Composantes isotypiques de pro-$p$-extensions de corps de nombres et $p$-rationalité

Let $p$ be a prime number, and let ${\rm K}/{\rm k}$ be a finite Galois extension of number fields with Galois group $\Delta$ of order coprime to $p$. Let $S$ be a finite set of non-Archimedean places of ${\rm k}$ including the set $S_p$ of $p$-adic places, and let ${\rm K}_S$ be the maximal pro-$p$ extension of ${\rm K}$ unramified outside $S$. Let $G:=G_S/H$ be a quotient of $G_S:=\operatorname{Gal}({\rm K}_S/{\rm K})$ on which $\Delta$ acts trivially. Put ${\rm X}:=H/[H,H]$. In this paper, we study the $\varphi$-component ${\rm X}^\varphi$ of ${\rm X}$ for all ${\rm Q}_p$-irreductible characters $\varphi$ of $\Delta$, and, in particular, by assuming the Leopoldt conjecture, we show that for all non-trivial characters $\varphi$, the ${\rm Z}_p[[G]]$-module ${\rm X}^\varphi$ is free if and only if the $\varphi$-component of the ${\rm Z}_p$-torsion of $G_S/[G_S,G_S]$ is trivial.
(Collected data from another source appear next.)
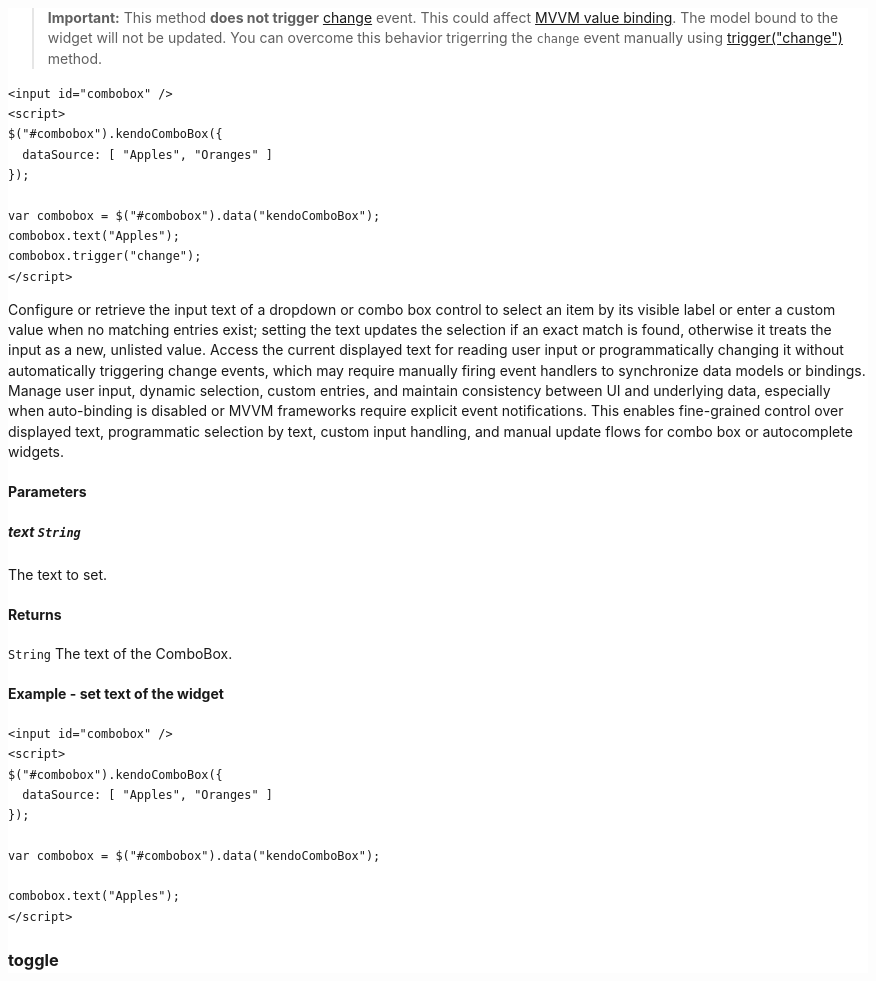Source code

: > **Important:** This method **does not trigger** [change](/api/javascript/ui/combobox/events/change) event.
This could affect [MVVM value binding](/framework/mvvm/bindings/value). The model bound to the widget will not be updated.
You can overcome this behavior trigerring the `change` event manually using [trigger("change")](/api/javascript/observable/methods/trigger) method.

    <input id="combobox" />
    <script>
    $("#combobox").kendoComboBox({
      dataSource: [ "Apples", "Oranges" ]
    });

    var combobox = $("#combobox").data("kendoComboBox");
    combobox.text("Apples");
    combobox.trigger("change");
    </script>


<div class="meta-api-description">
Configure or retrieve the input text of a dropdown or combo box control to select an item by its visible label or enter a custom value when no matching entries exist; setting the text updates the selection if an exact match is found, otherwise it treats the input as a new, unlisted value. Access the current displayed text for reading user input or programmatically changing it without automatically triggering change events, which may require manually firing event handlers to synchronize data models or bindings. Manage user input, dynamic selection, custom entries, and maintain consistency between UI and underlying data, especially when auto-binding is disabled or MVVM frameworks require explicit event notifications. This enables fine-grained control over displayed text, programmatic selection by text, custom input handling, and manual update flows for combo box or autocomplete widgets.
</div>

#### Parameters

##### text `String`

The text to set.

#### Returns

`String` The text of the ComboBox.

#### Example - set text of the widget

    <input id="combobox" />
    <script>
    $("#combobox").kendoComboBox({
      dataSource: [ "Apples", "Oranges" ]
    });

    var combobox = $("#combobox").data("kendoComboBox");

    combobox.text("Apples");
    </script>

### toggle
We also make a numerical study of the freeness of ${\rm X}^\varphi$ in cyclic extensions ${\rm K}/{\rm Q}$ of degree $3$ and $4$ (by using families of polynomials given by Balady, Lecacheux, and more recently by Balady and Washington), but also in degree $6$ dihedral extension over ${\rm Q}$: the results we get support a recent conjecture of Gras.